Saturday, September 10, 2011

A union strike gone wrong

Odd isn't it. That the day after union boss Jimmy Hoffa Jr. declared that it was time to take "the son of a bithces out," that longshoremen showed up in Washington state and did something curiously similar.
After a union wildcat strike turned violent on Thursday, triggering a walkout at five ports in Washington state, longshoremen went back to work on Friday. But in an unusual twist, the National Labor Relations Board succeeded in getting a federal judge to issue a preliminary injunction Thursday against further union activity at the Port of Longview after the union ignored the temporary restraining order that he issued a week earlier.

The agency will hold a hearing next month to determine whether further restrictions are warranted. NLRB spokeswoman Nancy Cleeland said it was not common for the agency to take action against unions. "In those cases where we do to court, the majority of petitions are against employers, but that simply reflects our cases," she told FoxNews.com.

"The majority of charges filed with the NLRB are against employers." On Thursday, hundreds of International Longshore and Warehouse Union members (ILWU) stormed a new grain terminal at the Port of Longview that they are battling for the right to work at. They overwhelmed guards, smashed windows in the guard shack and dumped grain. Six guards were trapped for a couple of hours, Longview Police Chief Jim Duscha said.

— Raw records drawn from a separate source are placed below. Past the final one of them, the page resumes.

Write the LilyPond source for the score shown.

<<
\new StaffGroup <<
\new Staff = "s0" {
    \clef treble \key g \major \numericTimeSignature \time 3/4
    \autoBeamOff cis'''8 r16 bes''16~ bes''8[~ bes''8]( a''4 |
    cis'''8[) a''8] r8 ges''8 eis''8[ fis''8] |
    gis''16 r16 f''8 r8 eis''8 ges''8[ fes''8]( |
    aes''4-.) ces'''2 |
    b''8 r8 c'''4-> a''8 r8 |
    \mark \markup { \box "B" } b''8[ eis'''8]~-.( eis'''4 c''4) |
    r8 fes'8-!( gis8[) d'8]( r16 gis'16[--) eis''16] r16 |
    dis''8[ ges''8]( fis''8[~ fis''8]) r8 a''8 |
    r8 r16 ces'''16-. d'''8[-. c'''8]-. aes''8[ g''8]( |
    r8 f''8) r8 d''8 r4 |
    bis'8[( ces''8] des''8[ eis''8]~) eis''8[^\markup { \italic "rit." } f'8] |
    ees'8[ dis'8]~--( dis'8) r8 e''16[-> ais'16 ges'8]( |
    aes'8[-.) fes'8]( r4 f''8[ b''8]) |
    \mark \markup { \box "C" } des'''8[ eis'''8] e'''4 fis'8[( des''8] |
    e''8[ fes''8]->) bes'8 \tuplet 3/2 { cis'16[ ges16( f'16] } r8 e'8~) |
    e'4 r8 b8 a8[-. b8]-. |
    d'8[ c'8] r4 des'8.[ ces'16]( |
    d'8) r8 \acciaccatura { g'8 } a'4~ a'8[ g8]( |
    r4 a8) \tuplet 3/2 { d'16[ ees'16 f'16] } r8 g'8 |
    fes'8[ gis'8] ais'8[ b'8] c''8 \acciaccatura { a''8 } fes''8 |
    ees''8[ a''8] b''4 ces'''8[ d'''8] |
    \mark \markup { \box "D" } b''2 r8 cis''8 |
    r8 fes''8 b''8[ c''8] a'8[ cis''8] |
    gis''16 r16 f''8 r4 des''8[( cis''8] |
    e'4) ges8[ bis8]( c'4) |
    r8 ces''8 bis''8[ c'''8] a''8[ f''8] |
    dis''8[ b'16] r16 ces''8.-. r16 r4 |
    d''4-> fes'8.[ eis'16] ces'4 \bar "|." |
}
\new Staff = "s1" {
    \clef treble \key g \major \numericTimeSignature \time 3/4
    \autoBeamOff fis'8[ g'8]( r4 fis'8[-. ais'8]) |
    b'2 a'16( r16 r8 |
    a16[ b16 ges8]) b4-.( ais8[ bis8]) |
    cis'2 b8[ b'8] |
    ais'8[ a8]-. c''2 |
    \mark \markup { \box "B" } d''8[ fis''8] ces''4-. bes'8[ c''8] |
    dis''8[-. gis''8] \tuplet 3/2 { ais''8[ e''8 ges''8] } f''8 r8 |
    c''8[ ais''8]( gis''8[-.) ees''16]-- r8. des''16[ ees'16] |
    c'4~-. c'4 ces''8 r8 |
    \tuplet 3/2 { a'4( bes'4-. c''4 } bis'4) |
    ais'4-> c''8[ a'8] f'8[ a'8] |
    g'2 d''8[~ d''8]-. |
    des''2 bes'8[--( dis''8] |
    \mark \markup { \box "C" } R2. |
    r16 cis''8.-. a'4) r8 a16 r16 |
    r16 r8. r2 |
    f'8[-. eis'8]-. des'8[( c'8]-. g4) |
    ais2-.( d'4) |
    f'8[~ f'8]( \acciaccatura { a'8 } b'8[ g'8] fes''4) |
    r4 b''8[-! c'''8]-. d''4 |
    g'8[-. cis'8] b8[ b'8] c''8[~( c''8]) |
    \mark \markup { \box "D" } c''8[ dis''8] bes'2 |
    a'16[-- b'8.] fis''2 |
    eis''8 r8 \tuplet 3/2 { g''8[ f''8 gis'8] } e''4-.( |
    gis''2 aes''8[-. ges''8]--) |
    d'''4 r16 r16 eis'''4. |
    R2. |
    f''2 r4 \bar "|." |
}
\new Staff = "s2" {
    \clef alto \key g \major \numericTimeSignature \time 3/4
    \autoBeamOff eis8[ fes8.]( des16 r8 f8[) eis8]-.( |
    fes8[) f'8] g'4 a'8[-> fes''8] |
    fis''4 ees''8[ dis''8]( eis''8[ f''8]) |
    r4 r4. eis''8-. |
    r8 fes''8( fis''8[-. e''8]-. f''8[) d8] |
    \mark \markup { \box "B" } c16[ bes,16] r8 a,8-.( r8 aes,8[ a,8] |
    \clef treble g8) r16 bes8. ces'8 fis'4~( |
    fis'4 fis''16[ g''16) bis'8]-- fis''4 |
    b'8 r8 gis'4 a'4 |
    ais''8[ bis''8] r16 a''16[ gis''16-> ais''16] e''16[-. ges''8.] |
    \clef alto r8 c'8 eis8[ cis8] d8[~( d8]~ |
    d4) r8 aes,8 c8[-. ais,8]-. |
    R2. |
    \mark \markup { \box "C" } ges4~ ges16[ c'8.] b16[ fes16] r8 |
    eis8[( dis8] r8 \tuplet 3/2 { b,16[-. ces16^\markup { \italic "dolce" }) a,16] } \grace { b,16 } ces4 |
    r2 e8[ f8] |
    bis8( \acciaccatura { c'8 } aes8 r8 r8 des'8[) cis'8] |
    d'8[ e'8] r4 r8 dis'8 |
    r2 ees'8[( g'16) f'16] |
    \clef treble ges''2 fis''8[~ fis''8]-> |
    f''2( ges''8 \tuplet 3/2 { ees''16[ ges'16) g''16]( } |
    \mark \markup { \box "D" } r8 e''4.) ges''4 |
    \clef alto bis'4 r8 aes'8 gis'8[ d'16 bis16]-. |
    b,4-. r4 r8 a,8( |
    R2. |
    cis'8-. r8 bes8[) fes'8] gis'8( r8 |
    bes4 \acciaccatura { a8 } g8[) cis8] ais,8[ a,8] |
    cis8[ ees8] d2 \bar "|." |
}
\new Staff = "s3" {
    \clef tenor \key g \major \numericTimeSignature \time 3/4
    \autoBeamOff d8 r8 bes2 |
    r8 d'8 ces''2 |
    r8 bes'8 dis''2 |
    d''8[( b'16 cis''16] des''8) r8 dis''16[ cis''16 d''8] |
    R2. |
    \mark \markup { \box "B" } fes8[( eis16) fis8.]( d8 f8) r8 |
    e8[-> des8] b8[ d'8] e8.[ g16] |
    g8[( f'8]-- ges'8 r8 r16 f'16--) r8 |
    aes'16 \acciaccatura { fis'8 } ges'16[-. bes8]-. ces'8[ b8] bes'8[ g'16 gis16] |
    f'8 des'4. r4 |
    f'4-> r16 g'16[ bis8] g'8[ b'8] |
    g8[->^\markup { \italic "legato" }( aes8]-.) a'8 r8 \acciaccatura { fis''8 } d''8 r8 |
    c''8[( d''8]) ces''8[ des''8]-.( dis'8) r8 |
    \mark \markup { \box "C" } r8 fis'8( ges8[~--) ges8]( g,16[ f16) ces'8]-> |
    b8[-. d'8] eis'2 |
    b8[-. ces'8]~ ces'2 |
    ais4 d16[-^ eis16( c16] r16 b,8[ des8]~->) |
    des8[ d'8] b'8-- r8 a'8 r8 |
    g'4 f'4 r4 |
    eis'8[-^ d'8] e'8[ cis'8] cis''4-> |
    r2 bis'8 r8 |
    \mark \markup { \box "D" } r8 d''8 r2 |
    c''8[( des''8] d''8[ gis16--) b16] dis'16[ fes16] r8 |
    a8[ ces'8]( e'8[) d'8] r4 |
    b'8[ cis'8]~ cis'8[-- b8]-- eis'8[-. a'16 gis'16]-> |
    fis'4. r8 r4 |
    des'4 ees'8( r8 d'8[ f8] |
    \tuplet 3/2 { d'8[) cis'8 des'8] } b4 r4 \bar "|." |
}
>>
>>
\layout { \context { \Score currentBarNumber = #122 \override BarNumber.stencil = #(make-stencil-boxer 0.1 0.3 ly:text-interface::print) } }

He initially referred to the guards as "hostages," but later retracted that after the guards clarified no one had threatened them. "The guards absolutely could not get out," Duscha said. "They feared for their lives because of the size of the crowd and the hostility of the crowd."
Calling it a wildcat strike and the National Labor Relations Board interest aside, the reality is what it is. A bunch of union thugs showed up and destroyed property and literally held people hostage and not a damn thing was done about it bt law enforcement and nothing apparently will be done. Welcome to the real world of union thuggery and those who preach it.